Fund executive and lawyer David Galloway proposes a method for how funds should manage lawyers who launch insurance litigation before there’s anything to argue about.

Lawyers who get involved in death and disablement claims tend to fall into two categories. The largest is where the lawyer advises their client well, ensures a rapid flow of documentation and only litigates from a position of knowledge after engaging with the underwriting process.

Then there are the aggressive litigators who initiate legal proceedings early, sometimes when a claim is lodged, and with little or no knowledge of the issues. While only a handful of lawyers do this, they inflict considerable cost on the industry and tend to serve their clients poorly by slowing the claims process.

While the law referred to is Victorian, and some of that will change soon, similar principles apply in each Australian state and territory.

Proper Basis

Part 4.1 of the Civil Procedure Act 2010 (Vic) requires two certificates to be completed on commencing civil proceedings, the overarching obligations certificate and the proper basis certificate.

The overarching certificate confirms that the party has read and understood the overarching obligations, including only taking steps to:

  • resolve or determine the dispute;
  • use reasonable endeavours to resolve the dispute by agreement; and
  • use reasonable endeavours to ensure costs are reasonable and proportionate to the complexity or importance of the issues in dispute

The proper basis certificate attests (amongst other things) that any factual statements or claims are made on a proper basis.

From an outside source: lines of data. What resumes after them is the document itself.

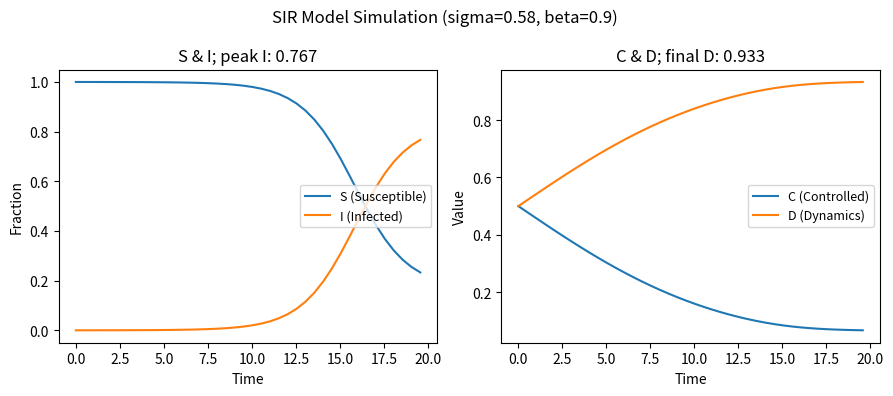

At how many categories does at least one series exceed 0?

40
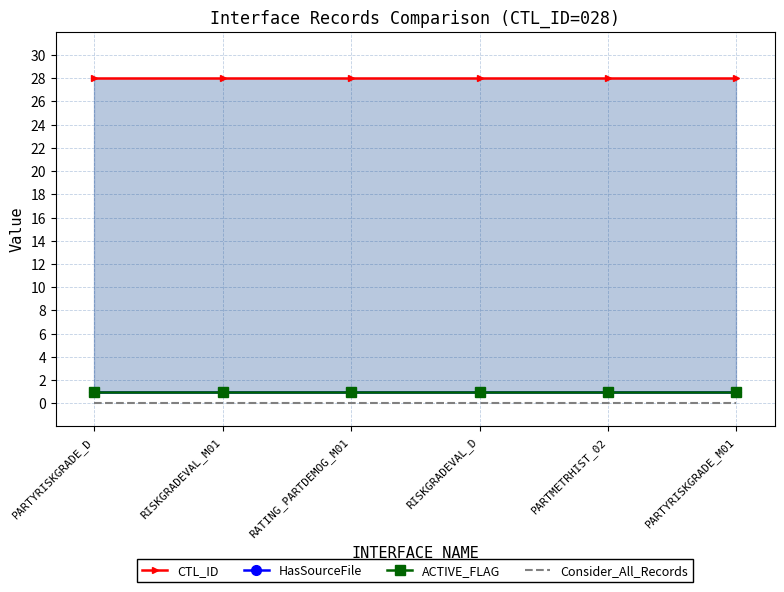

True or false: ACTIVE_FLAG and CTL_ID intersect in this chart.

False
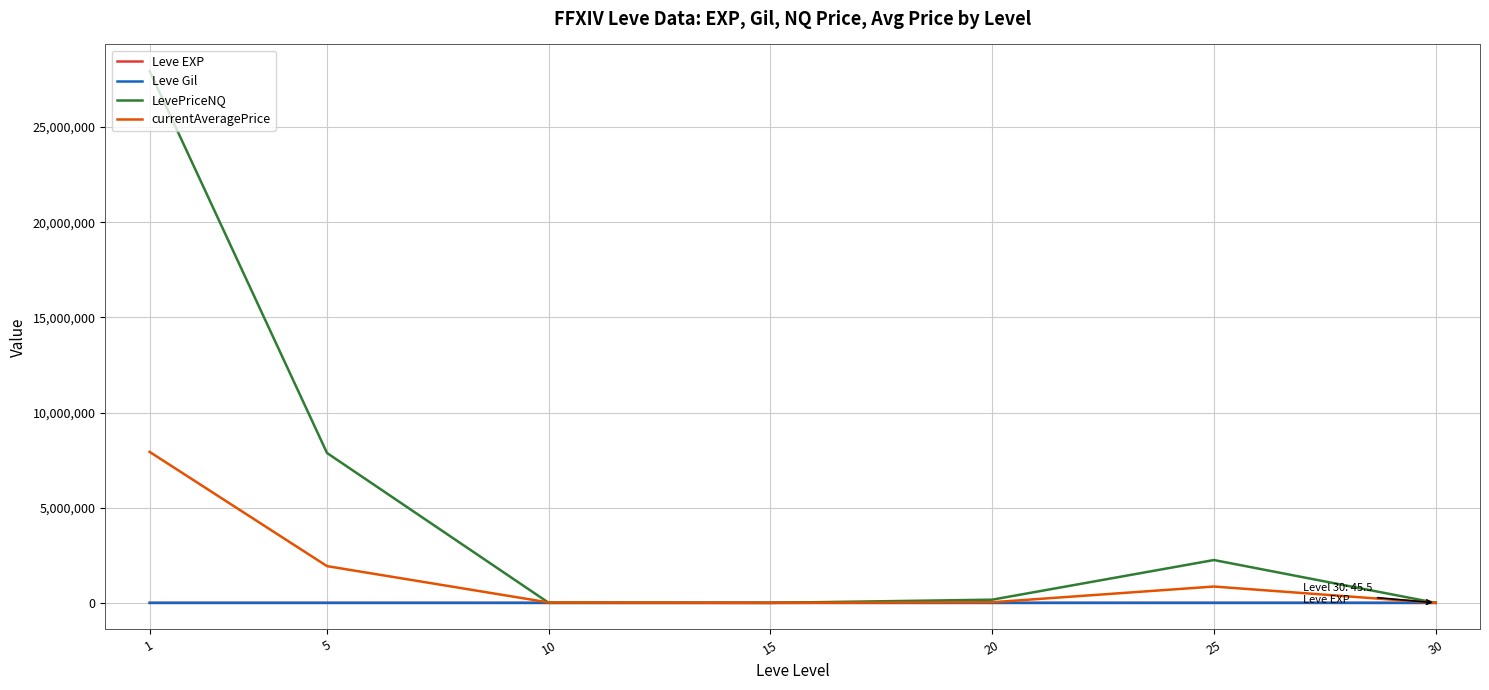

What is the greatest value displayed?

27947913.2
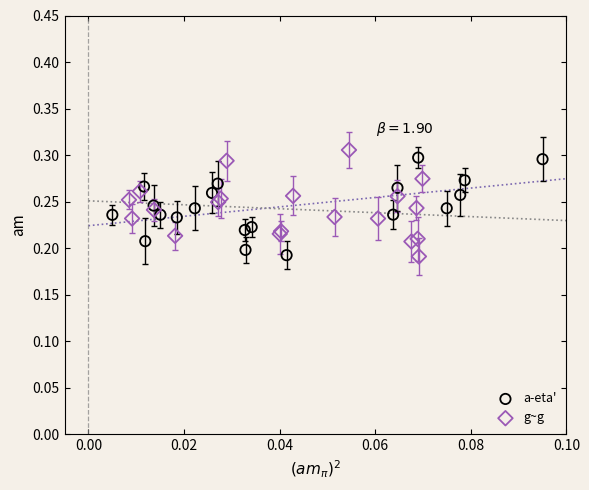

Which series contains the highest Y value?

g~g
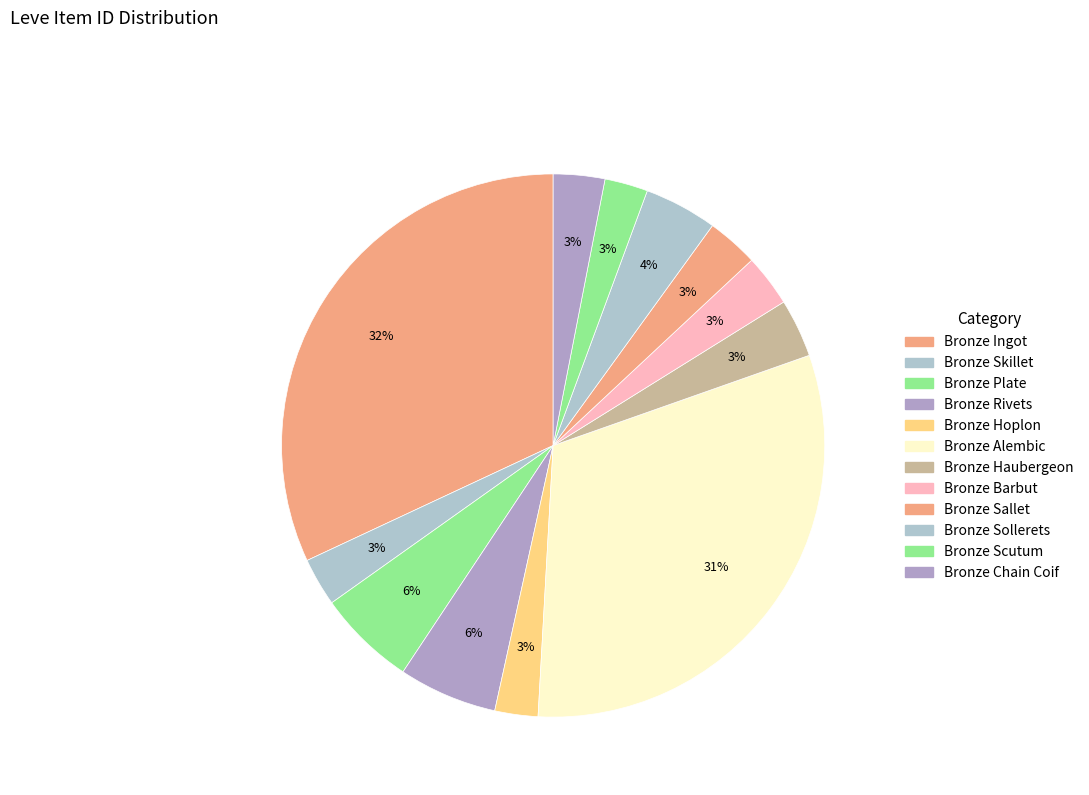

Count the number of slices in the pie.

12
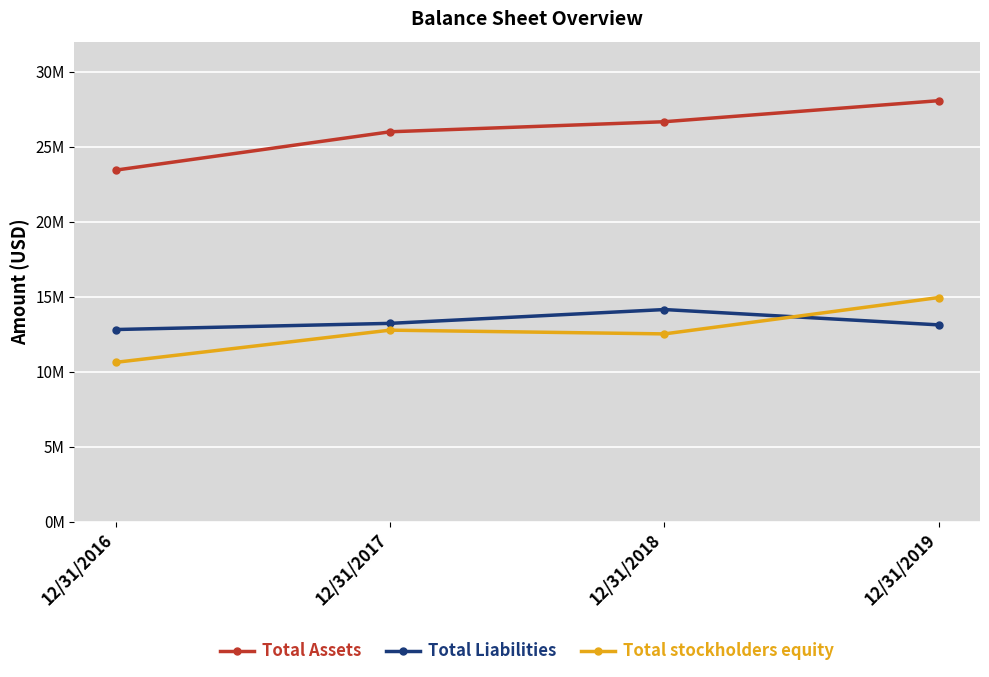

Reading left to right, list all the values displayed in this chart.

Total Assets: 23434000	25990000	26662000	28065000
Total Liabilities: 12810000	13221000	14142000	13120000
Total stockholders equity: 10622000	12769000	12519000	14944000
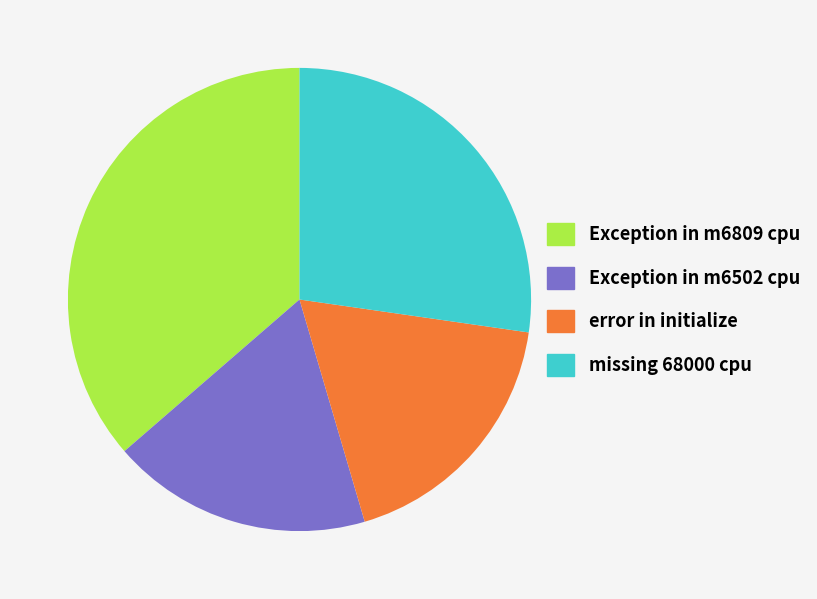

Which category has the biggest portion of the pie?

Exception in m6809 cpu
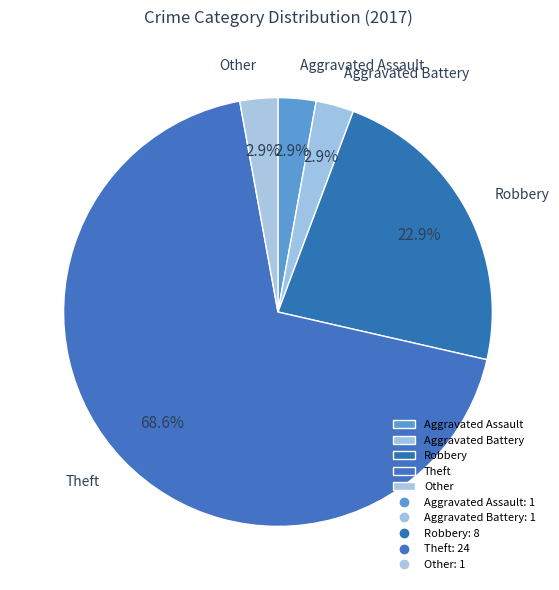

Between Aggravated Assault and Robbery, which is larger?

Robbery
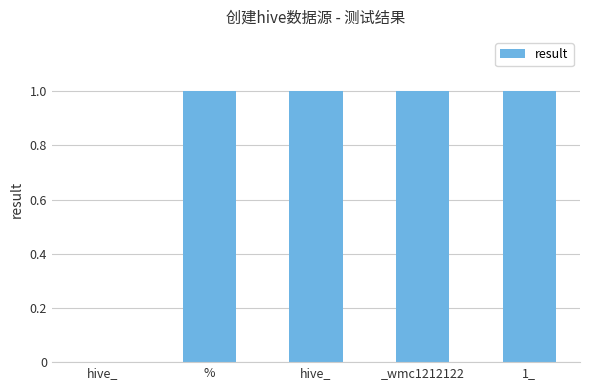

How many distinct data groups are displayed?

1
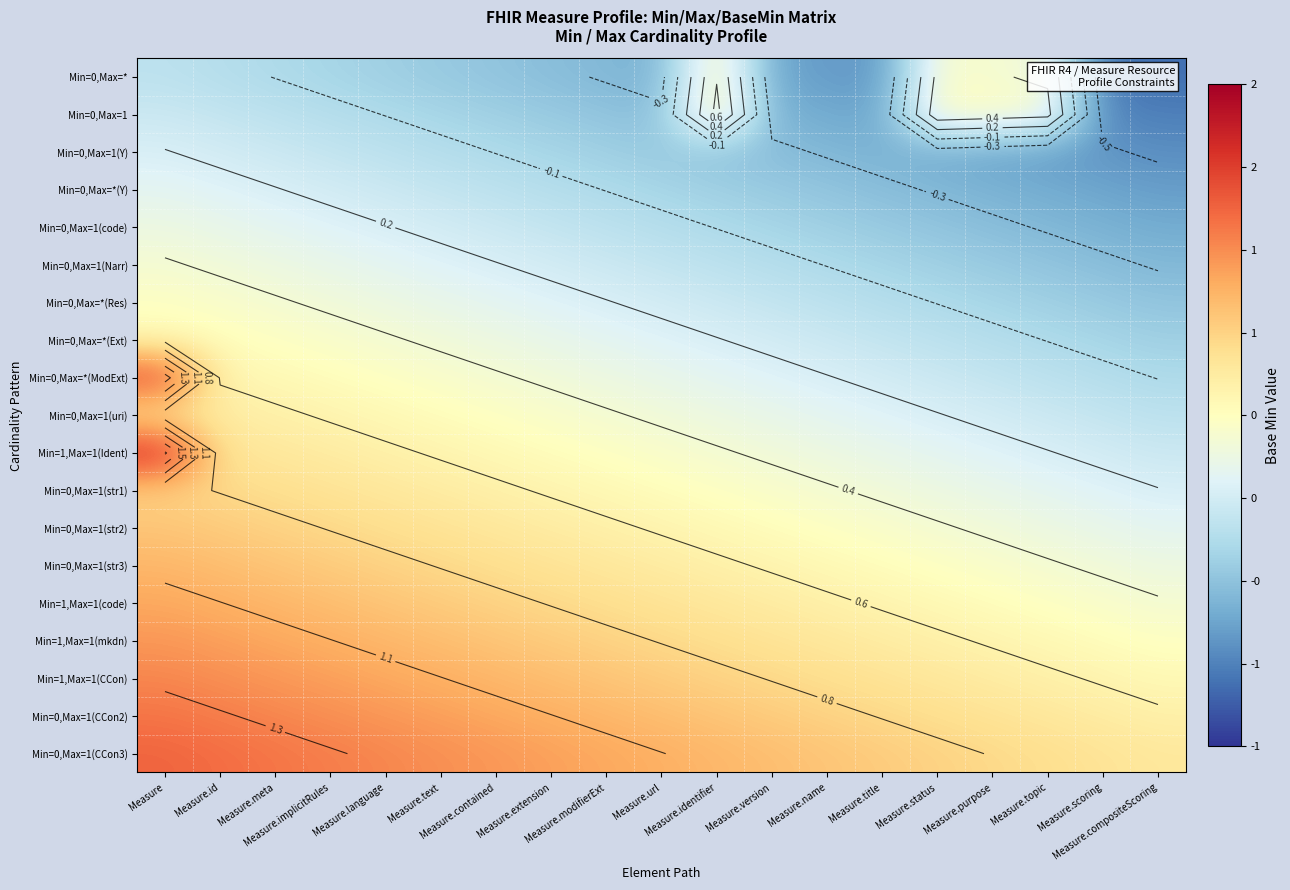

At how many categories does at least one series exceed 0?

19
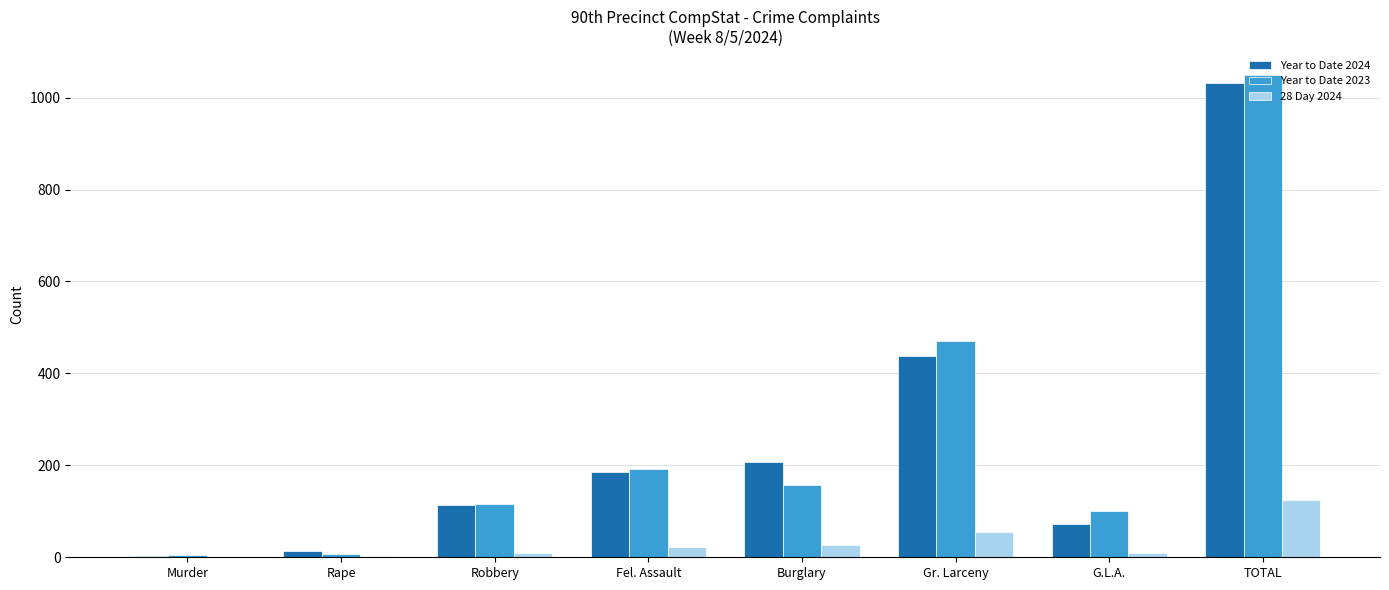

At which category is the sum across all series the highest?

TOTAL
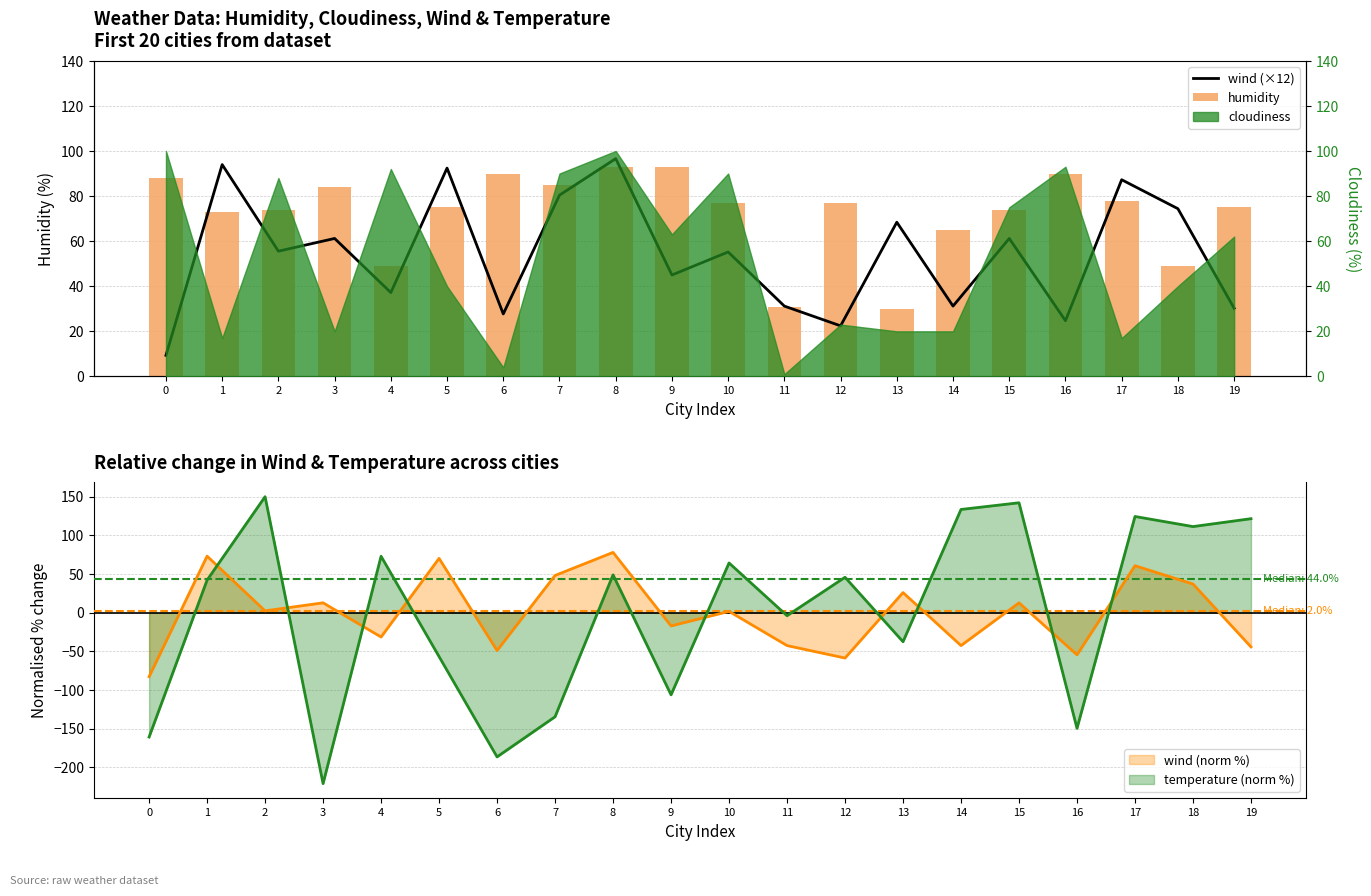

What is the difference between the second highest and minimum values in the wind (×12) series?

84.6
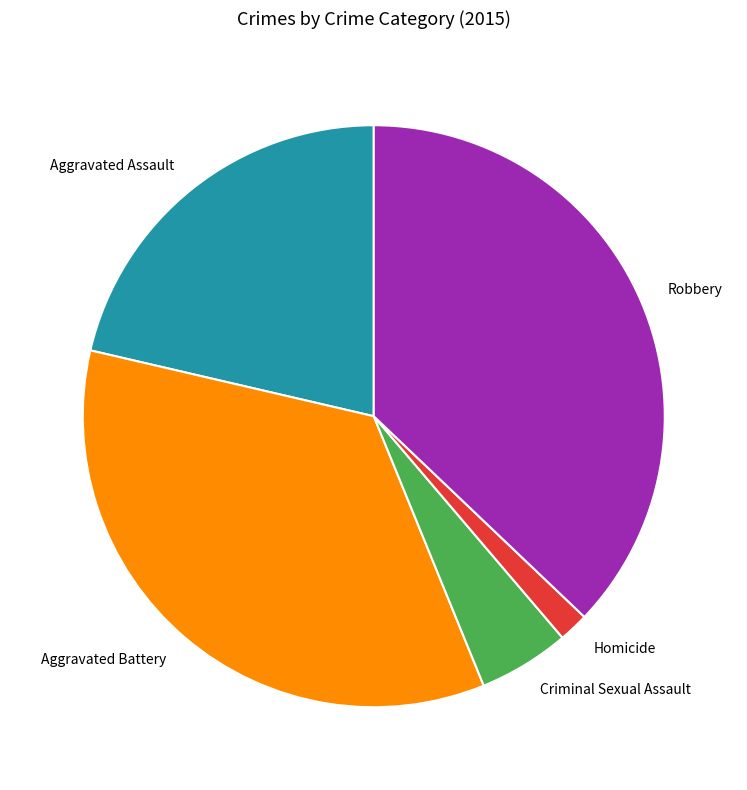

Rank the categories by value from lowest to highest.

Homicide, Criminal Sexual Assault, Aggravated Assault, Aggravated Battery, Robbery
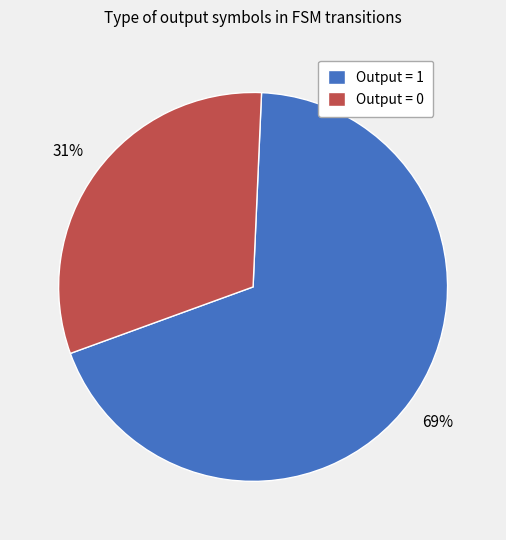

To the nearest percent, what is the average slice percentage?

50%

By s42(3), a factual statement or claim cannot be made on a proper basis unless there is a reasonable belief it is true.

These obligations, together with common sense, explain why most lawyers who become involved in death and disability claims contact the fund or insurer early to make the inquiries needed to advise their client and (if necessary) confirm the existence of a proper basis.

Since insurance claimants rarely (if ever) have possession of the relevant facts until underwriting is completed, a competent lawyer would know that issuing proceedings without attempting to gather information from the insurer or fund is likely to create or escalate a dispute in contravention of the overarching obligations.

A competent lawyer would also know that statements made by a client who is unlikely to have possession of the relevant information cannot constitute a reasonable basis for believing the truth of facts alleged or claims made. Even if the lawyer suspected their client might have sufficient information, it seems absurd to issue proceedings without trying to obtain further information from the fund or insurer when that information is normally available.

It follows that, in most circumstances, we can be fairly certain a lawyer who issues proceedings in insurance matters before underwriting is advanced and without attempting to contract the insurer or fund may have approached the certification obligations a little too casually.

So what?

Courts rarely delay civil proceedings because certification requirements haven’t been met, though they may take this into account when determining costs and making orders. That’s small consolation when the objective is to prevent aggressive litigation, but there is another option.

Aggressive litigators use the tactics they do because there are few personal consequences attached. But funds and insurers can attach consequences to aggressive litigation by lodging a conduct complaint against the lawyer with their state regulator.

In Victoria, the Legal Profession Act 2004 (soon to change) permits the Legal Services Commissioner to receive and handle complaints about the conduct of lawyers. Two levels misconduct are recognised:

  • unsatisfactory professional conduct, including conduct in connection with legal practice that falls short of the standard of competence and diligence a member of the public is entitled to expect; and
  • professional misconduct, including a substantial or consistent failure to reach or maintain a reasonable standard of competence and diligence.

Whether aggressive litigation constitutes either type of misconduct will depend on the circumstances. But it is open to funds and insurers to use the complaints process to attach consequences to aggressive litigation where the facts suggest a clear disregard for proper process.

Circumstances in which this might be appropriate include receiving a Statement of Claim when the insurance claim is lodged (or soon after) without prior contact from the lawyer.


Lodging a complaint won’t stop the proceeding, but should encourage the lawyer to adopt a more considered approach in future.

Once alerted, the Legal Services Commissioner will investigate and may issue a cautioning, mandate training or order payment of compensation up to $25,000. Even if no penalty is issued, the inconvenience of dealing with an inquiry from the Commissioner should cause a practitioner to review their threshold for issuing proceedings.

While it’s suggested complaints should be lodged in hope of modifying the behaviour of a few overly aggressive practitioners, there seems no reason not to also seek compensation where proceedings were issued very early and either the claim was admitted through normal underwriting or had no prospect of succeeding.